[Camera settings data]

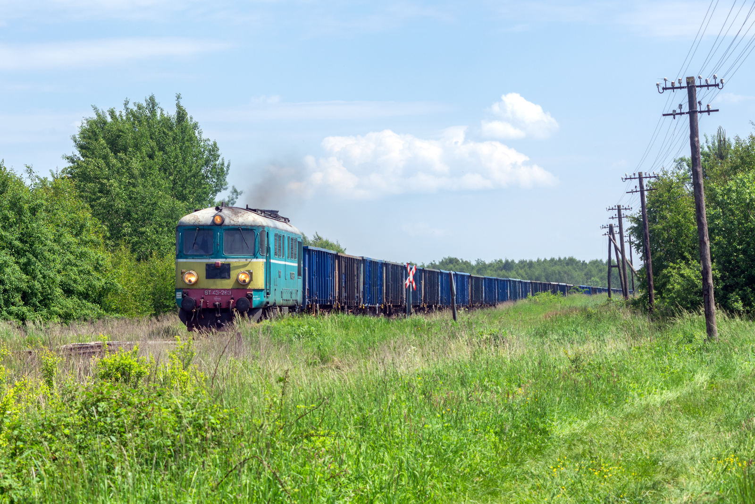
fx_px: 2580
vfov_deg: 11.1
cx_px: 378
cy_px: 252
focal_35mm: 123
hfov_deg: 16.7
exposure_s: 1/320
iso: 160
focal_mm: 82
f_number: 8
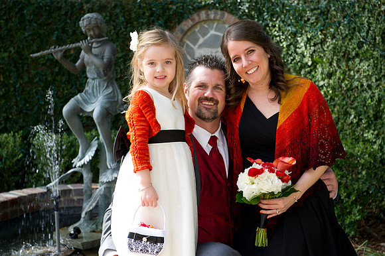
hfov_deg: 28.9
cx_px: 192
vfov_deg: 19.4
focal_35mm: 70
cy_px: 128
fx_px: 748
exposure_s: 1/125
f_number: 5.6
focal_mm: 70
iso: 200
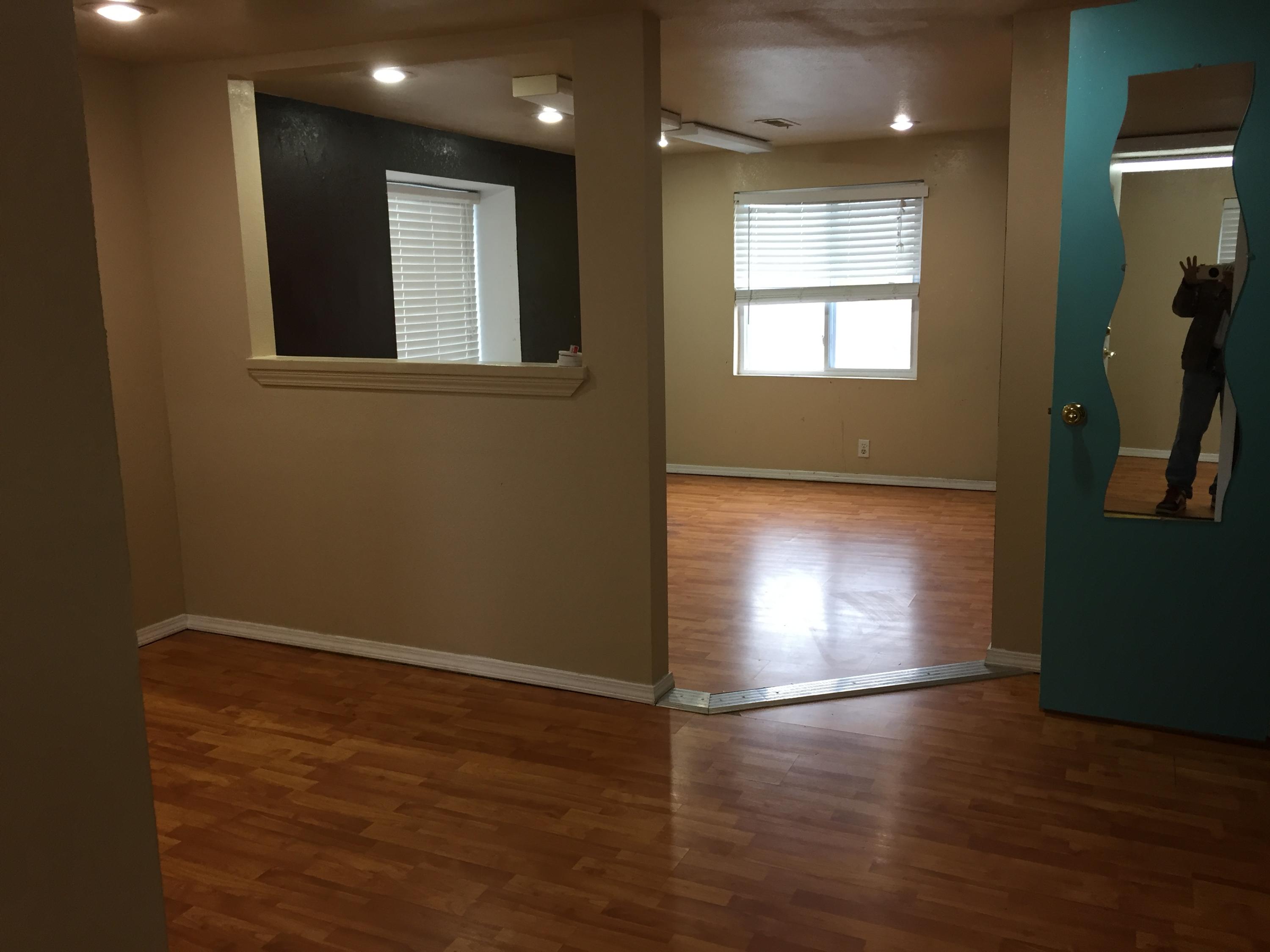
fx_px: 1064
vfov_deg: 48.2
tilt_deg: -9.6
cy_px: 476
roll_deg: +2.5
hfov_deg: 61.7
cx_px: 635
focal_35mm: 29
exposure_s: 1/30
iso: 80
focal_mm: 4.15
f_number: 2.2
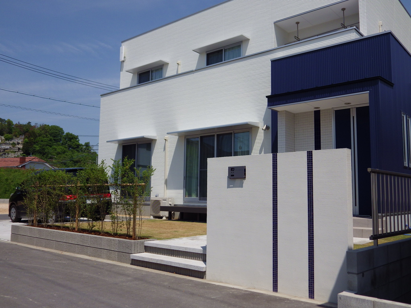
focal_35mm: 34
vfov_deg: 41.8
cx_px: 206
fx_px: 404
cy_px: 154
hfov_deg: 54.0
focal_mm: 6.2
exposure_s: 1/200
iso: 100
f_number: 10.7
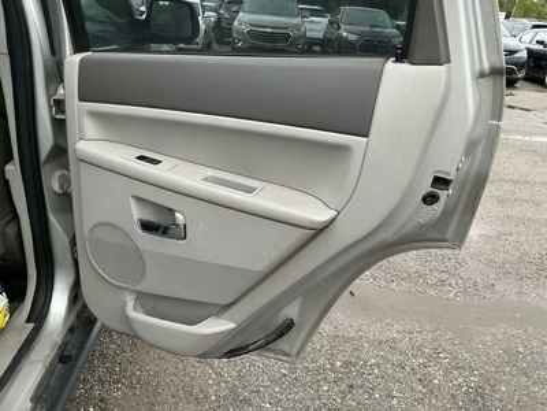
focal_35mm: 28
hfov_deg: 63.4
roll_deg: -3.1
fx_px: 442
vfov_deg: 49.7
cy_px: 206
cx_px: 274
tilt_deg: -21.2
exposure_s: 1/80
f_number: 1.8
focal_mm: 3
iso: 64
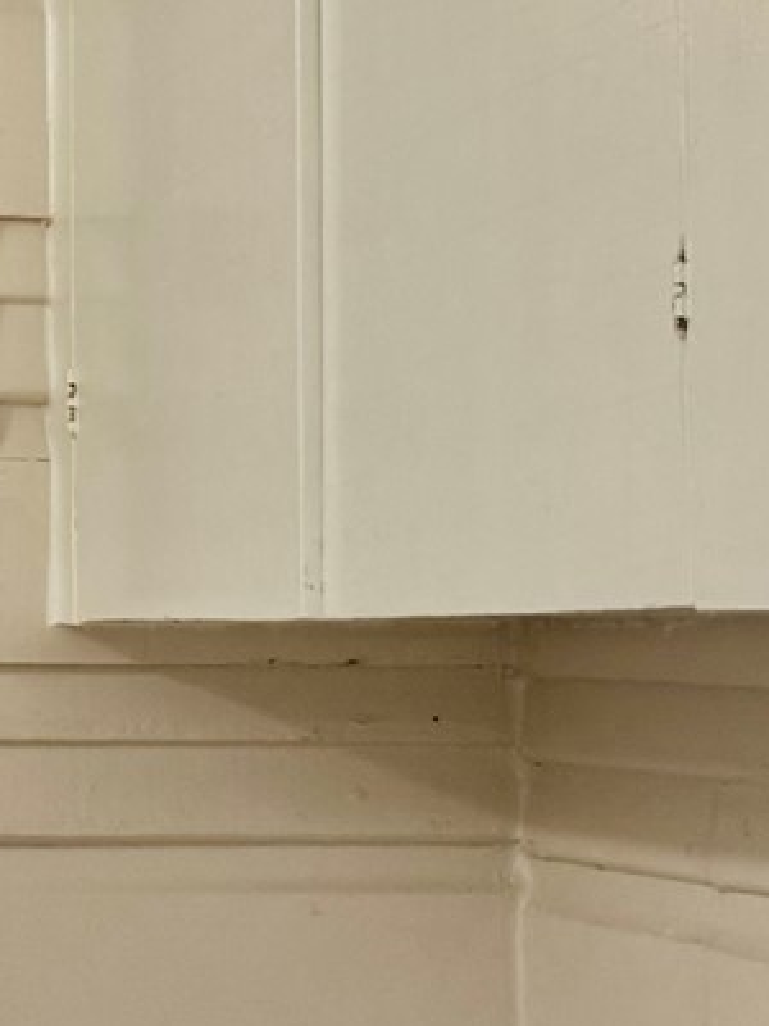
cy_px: 610
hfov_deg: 11.3
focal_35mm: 123
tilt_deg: -0.1
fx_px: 3643
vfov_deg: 16.0
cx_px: -533
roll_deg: +1.0
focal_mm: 6.76
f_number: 1.78
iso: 160
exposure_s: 1/120
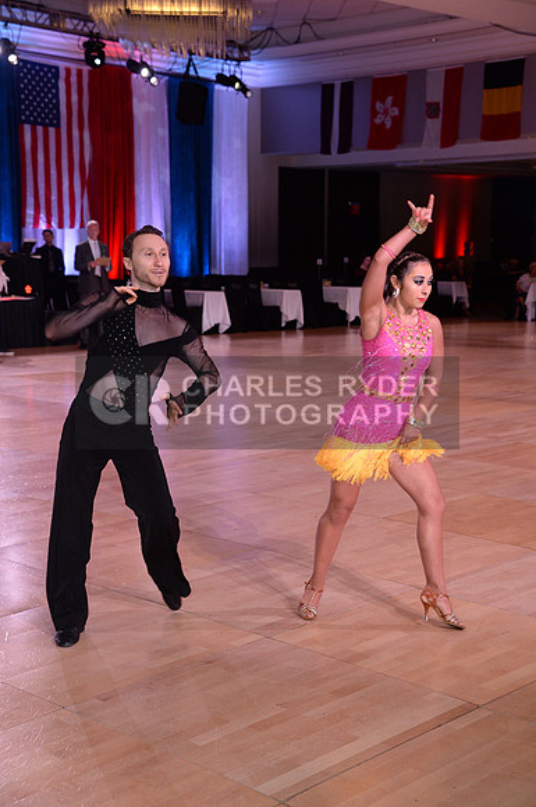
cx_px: 268
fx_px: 1456
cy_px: 404
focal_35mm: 65
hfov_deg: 20.9
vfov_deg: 31.0
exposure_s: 1/250
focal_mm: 65
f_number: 5.6
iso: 2000
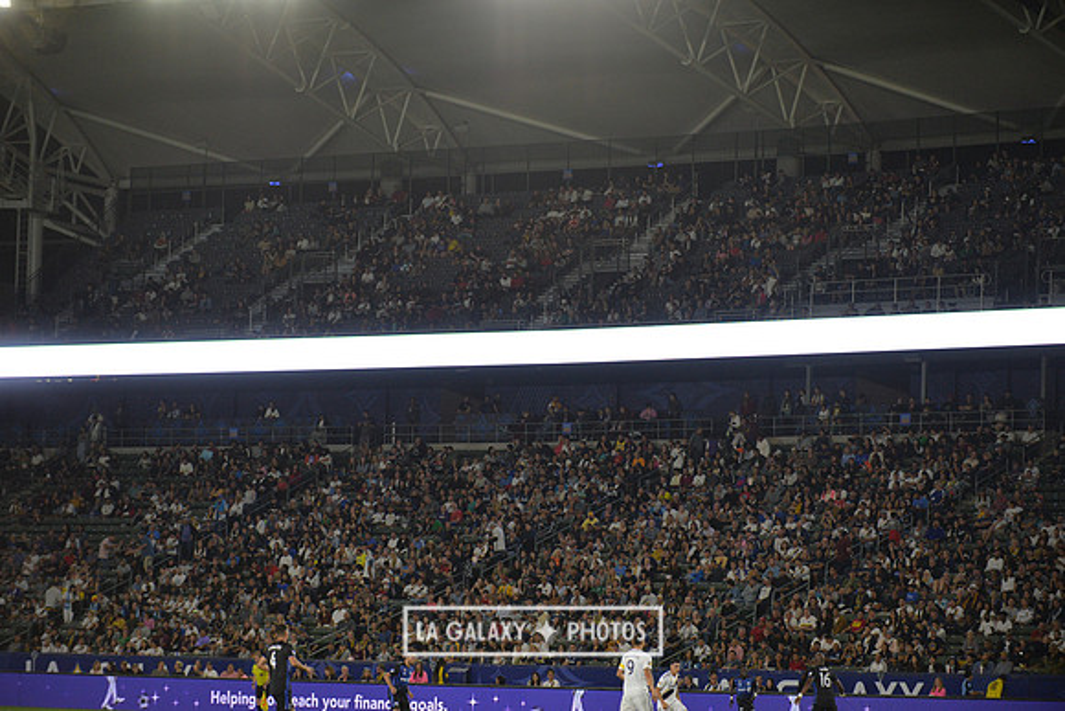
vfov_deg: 10.2
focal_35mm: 135
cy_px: 356
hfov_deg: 15.2
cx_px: 532
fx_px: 3994
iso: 1600
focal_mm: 135
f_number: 2.8
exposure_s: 1/1250
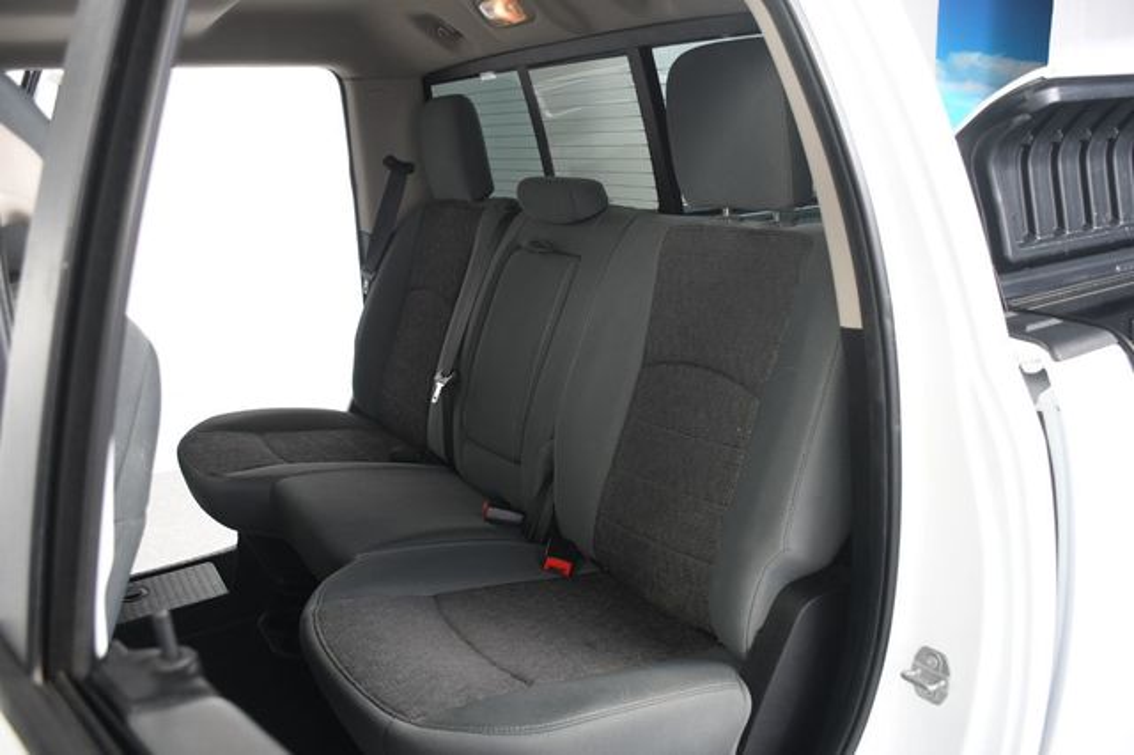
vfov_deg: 43.6
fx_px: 944
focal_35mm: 30
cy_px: 378
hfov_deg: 62.0
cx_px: 567
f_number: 4
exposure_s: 1/160
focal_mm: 20
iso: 100
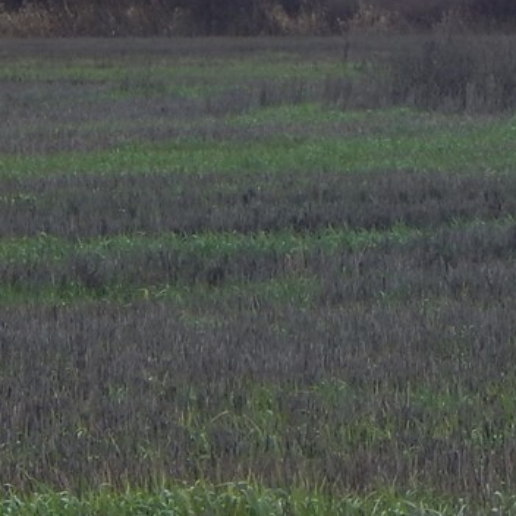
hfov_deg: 2.1
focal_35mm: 832
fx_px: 14031
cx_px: 951
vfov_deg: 2.1
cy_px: -185
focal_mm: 37.1
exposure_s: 1/320
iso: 125
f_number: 5.4
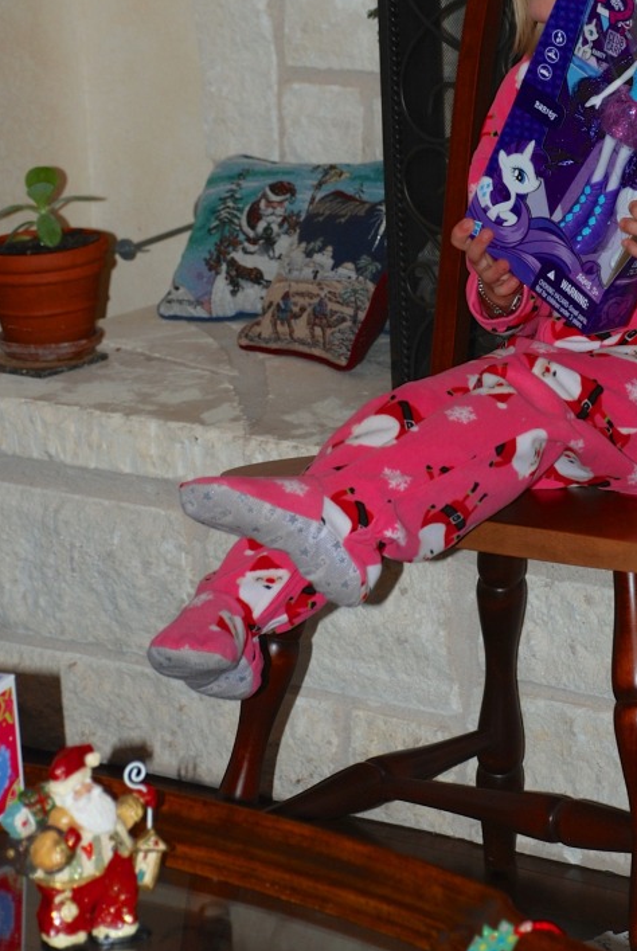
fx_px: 4419
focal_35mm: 167
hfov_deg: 8.2
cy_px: 253
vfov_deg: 12.3
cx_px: 508
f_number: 5.3
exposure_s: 1/60
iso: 200
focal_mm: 66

** WORK INSTRUCTION **
Retype the lines from the one containing "exposure_s: 1/250" down to the last line of the records, both included, exactly and nothing more. Pictures stay out.

** RESPONSE TO THE EXERCISE **
exposure_s: 1/250
focal_mm: 65
f_number: 5.6
iso: 2000
vfov_deg: 10.2
focal_35mm: 135
cy_px: 356
hfov_deg: 15.2
cx_px: 532
fx_px: 3994
iso: 1600
focal_mm: 135
f_number: 2.8
exposure_s: 1/1250
vfov_deg: 43.6
fx_px: 944
focal_35mm: 30
cy_px: 378
hfov_deg: 62.0
cx_px: 567
f_number: 4
exposure_s: 1/160
focal_mm: 20
iso: 100
hfov_deg: 2.1
focal_35mm: 832
fx_px: 14031
cx_px: 951
vfov_deg: 2.1
cy_px: -185
focal_mm: 37.1
exposure_s: 1/320
iso: 125
f_number: 5.4
fx_px: 4419
focal_35mm: 167
hfov_deg: 8.2
cy_px: 253
vfov_deg: 12.3
cx_px: 508
f_number: 5.3
exposure_s: 1/60
iso: 200
focal_mm: 66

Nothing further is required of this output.